▸ **Activity**
Taking the listing below, restate word for word each line from the line with "- T7 vertebra: (229, 345, 277, 358)" to the line with "Hepatocellular carcinoma, NOS", ends included, and stop there.

▸ **Data shown**

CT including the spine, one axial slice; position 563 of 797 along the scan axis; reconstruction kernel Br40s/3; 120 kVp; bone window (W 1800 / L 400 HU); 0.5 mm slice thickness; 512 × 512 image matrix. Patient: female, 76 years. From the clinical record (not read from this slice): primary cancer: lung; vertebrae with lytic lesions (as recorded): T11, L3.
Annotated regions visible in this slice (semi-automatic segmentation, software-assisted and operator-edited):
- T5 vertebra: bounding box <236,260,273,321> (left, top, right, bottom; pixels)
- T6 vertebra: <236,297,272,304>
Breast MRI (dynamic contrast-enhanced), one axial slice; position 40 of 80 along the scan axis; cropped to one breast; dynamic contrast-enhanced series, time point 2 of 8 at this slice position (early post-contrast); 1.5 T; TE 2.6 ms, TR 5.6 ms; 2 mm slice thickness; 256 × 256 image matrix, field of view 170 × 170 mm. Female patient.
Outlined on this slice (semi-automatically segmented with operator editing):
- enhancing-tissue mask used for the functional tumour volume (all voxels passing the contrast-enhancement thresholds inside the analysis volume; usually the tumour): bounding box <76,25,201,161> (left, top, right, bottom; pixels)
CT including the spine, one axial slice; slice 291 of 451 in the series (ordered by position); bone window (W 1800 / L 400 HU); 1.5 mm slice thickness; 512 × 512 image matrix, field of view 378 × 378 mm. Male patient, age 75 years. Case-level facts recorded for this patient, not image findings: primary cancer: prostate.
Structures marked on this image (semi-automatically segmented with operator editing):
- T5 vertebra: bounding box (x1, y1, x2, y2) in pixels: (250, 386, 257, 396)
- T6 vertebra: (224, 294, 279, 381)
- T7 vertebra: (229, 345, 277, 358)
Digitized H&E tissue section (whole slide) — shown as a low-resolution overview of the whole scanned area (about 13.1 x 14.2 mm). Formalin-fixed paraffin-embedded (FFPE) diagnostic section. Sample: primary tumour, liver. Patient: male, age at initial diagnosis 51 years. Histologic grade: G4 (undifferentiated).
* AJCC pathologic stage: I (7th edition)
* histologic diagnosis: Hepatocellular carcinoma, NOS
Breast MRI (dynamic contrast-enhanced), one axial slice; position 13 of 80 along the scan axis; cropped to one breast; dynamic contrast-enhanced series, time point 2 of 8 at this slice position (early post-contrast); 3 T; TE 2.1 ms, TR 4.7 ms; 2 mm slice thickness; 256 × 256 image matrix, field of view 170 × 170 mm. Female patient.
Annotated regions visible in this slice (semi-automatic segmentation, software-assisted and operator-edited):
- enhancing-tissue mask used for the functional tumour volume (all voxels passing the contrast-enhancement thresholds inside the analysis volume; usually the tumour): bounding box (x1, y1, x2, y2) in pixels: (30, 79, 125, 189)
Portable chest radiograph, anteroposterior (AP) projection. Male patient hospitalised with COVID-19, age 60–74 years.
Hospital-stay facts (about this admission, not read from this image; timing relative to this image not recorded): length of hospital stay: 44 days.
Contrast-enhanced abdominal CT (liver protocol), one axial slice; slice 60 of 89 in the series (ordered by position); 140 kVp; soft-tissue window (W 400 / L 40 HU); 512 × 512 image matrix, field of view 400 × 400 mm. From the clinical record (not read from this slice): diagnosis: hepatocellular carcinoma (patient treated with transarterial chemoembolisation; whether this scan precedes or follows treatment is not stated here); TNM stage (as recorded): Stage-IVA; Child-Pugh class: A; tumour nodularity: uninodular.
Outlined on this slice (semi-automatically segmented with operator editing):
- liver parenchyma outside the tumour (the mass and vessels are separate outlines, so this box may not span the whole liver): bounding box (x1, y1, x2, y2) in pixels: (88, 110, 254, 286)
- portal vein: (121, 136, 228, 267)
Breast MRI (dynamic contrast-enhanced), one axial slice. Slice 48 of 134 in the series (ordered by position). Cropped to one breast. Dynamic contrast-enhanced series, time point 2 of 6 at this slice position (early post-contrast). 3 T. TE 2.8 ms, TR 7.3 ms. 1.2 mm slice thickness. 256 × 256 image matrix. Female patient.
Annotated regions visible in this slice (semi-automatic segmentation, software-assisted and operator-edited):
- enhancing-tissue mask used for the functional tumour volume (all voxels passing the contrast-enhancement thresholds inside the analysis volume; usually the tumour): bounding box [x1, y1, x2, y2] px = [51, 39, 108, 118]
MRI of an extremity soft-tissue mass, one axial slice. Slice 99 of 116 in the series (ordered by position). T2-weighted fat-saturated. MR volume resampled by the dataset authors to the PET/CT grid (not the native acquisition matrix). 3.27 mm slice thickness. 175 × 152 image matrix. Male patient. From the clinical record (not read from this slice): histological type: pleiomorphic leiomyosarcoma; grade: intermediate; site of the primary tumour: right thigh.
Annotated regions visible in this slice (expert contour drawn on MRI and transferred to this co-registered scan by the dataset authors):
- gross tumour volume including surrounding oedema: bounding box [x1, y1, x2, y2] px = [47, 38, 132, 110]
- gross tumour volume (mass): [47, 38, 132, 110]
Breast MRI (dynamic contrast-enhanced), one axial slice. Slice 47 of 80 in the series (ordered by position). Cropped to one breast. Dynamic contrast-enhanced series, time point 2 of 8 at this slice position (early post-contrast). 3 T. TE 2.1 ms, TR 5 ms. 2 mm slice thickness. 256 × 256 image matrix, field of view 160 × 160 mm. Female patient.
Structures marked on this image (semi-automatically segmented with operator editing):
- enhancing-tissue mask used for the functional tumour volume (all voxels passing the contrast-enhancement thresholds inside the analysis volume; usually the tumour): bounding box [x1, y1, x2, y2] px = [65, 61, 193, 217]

▸ **Expected output**
- T7 vertebra: (229, 345, 277, 358)
Digitized H&E tissue section (whole slide) — shown as a low-resolution overview of the whole scanned area (about 13.1 x 14.2 mm). Formalin-fixed paraffin-embedded (FFPE) diagnostic section. Sample: primary tumour, liver. Patient: male, age at initial diagnosis 51 years. Histologic grade: G4 (undifferentiated).
* AJCC pathologic stage: I (7th edition)
* histologic diagnosis: Hepatocellular carcinoma, NOS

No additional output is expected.